Stasiuk: Bestimmt. Ich habe Freunde in der Ukraine. Dieses Land besteht selbst aus zwei unterschiedlichen Ländern. Der Osten ist russisch, der Westen europäisch. Die Vorstellung einer Sezession gibt es längst. Es gibt inzwischen sogar die Idee, in der Westukraine das lateinische Alphabet einzuführen.

SPIEGEL ONLINE: Sie sehen die Gefahr der Spaltung der Ukraine?

Stasiuk: Wenn selbst die Ukrainer davon sprechen, dann ist sie wohl real. Es ist schon symbolisch, dass die Ukraine auf den Euro-Banknoten nur zum Teil existiert. Sie ist ungefähr dort abgeschnitten, wo Galizien aufhört. Wenn die Ukraine nicht in die EU kommen sollte, wird sie wieder zu einem russischen Satelliten.

SPIEGEL ONLINE: Was halten Sie denn vom Eintritt der Türkei?

Stasiuk: Ich bin dafür.

SPIEGEL ONLINE: Warum soll die EU eine Grenze zum Irak haben?

Stasiuk: Obwohl die Türkei ein Aggressor war, war sie sehr lange mit Europa verbunden. Das will man nicht sehen. Auch die Türkei wird Europa zwingen, seine Werte aufs Neue zu überdenken. Außerdem ist die Türkei das einzige islamische Land, das den Weg der Demokratie gewählt hat. Die Türkei passt jedenfalls besser nach Europa als Russland.

SPIEGEL ONLINE: Vor einem Jahr haben Sie geschrieben: "Mein Land marschiert in den Irak ein, weil es seinen Platz in Europa nicht finden kann." Dafür sind Sie heftig beschimpft worden in Polen.

Stasiuk: Ich habe den Einsatz nicht kritisiert, sondern mich darüber lustig gemacht. Aber ich hatte Recht. Der Einmarsch in den Irak ist in jeder Hinsicht eine Pleite. Das war ein schmutziger Krieg.

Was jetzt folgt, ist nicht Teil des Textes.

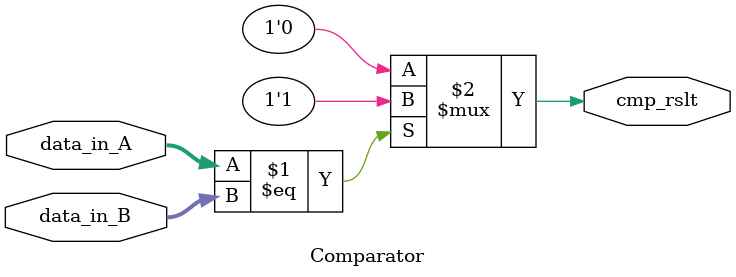
<source format=v>
module Comparator(data_in_A, data_in_B, cmp_rslt);
    parameter DATA_WIDTH = 14;
	 
	 input [DATA_WIDTH - 1:0] data_in_A, data_in_B;
    output cmp_rslt; // compare result

    assign cmp_rslt = (data_in_A == data_in_B) ? 1'b1 : 1'b0;
endmodule
</source>
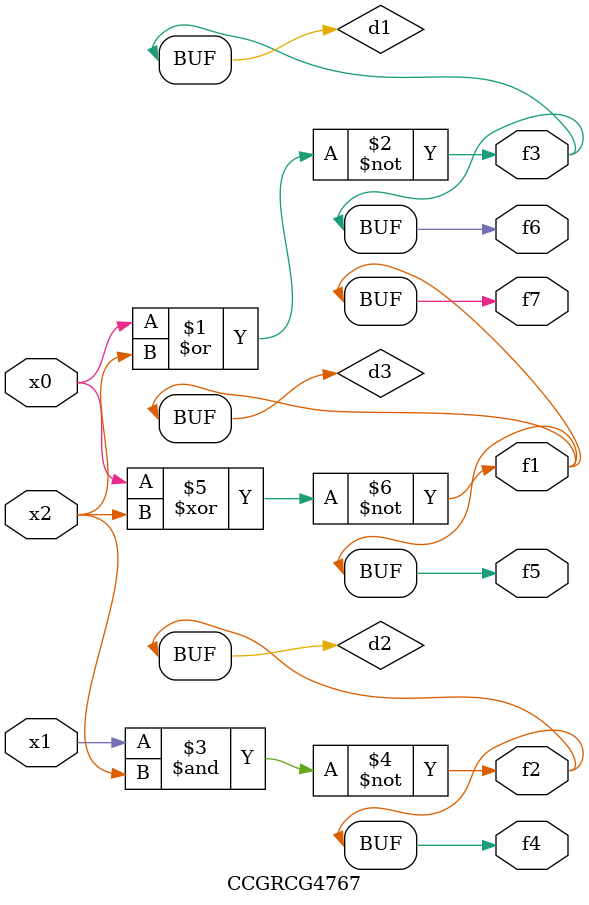
<source format=v>
module CCGRCG4767(
	input x0, x1, x2,
	output f1, f2, f3, f4, f5, f6, f7
);

	wire d1, d2, d3;

	nor (d1, x0, x2);
	nand (d2, x1, x2);
	xnor (d3, x0, x2);
	assign f1 = d3;
	assign f2 = d2;
	assign f3 = d1;
	assign f4 = d2;
	assign f5 = d3;
	assign f6 = d1;
	assign f7 = d3;
endmodule

</source>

SPIEGEL ONLINE: War Polen auf der falschen Seite der Geschichte?

Westlicher Konsum (in Chemnitz): Das Leben im Westen idealisiert
DDP

Westlicher Konsum (in Chemnitz): Das Leben im Westen idealisiert

Stasiuk: Die Kommunisten haben wirtschaftliche und politische Vorteile kalkuliert. Die sind aber nicht eingetreten. Das hat Noch-Premier Leszek Miller zu verantworten! Gott erbarme sich seiner. Der Mann weiß nicht, wie er sich in der heutigen Welt benehmen soll.

SPIEGEL ONLINE: Man hat oft den Eindruck, dass die außenpolitischen Entscheidungen Polens von frustriertem Nationalismus geprägt sind. Passt das noch zu Europa?

Stasiuk: Das ist kein Nationalismus, sondern Größenwahn. Das Bedürfnis, groß zu sein, ist sehr tief eingewurzelt in meinem lieben Volk. Wir sind das einzige Volk in Europa, das weder groß noch klein ist. Portugal, die Slowakei und Slowenien kommen gut mit sich aus. Sie wissen, dass sie klein sind, und so gestalten sie ihre Politik. Frankreich und Deutschland sind dagegen große Völker. Polen ist weder klein noch groß, deshalb gibt es mitunter merkwürdige Allianzen. Polen wird nie einen Einfluss auf die Weltpolitik haben. Aber in der europäischen Politik schon. Wir können Europa ein bisschen verändern.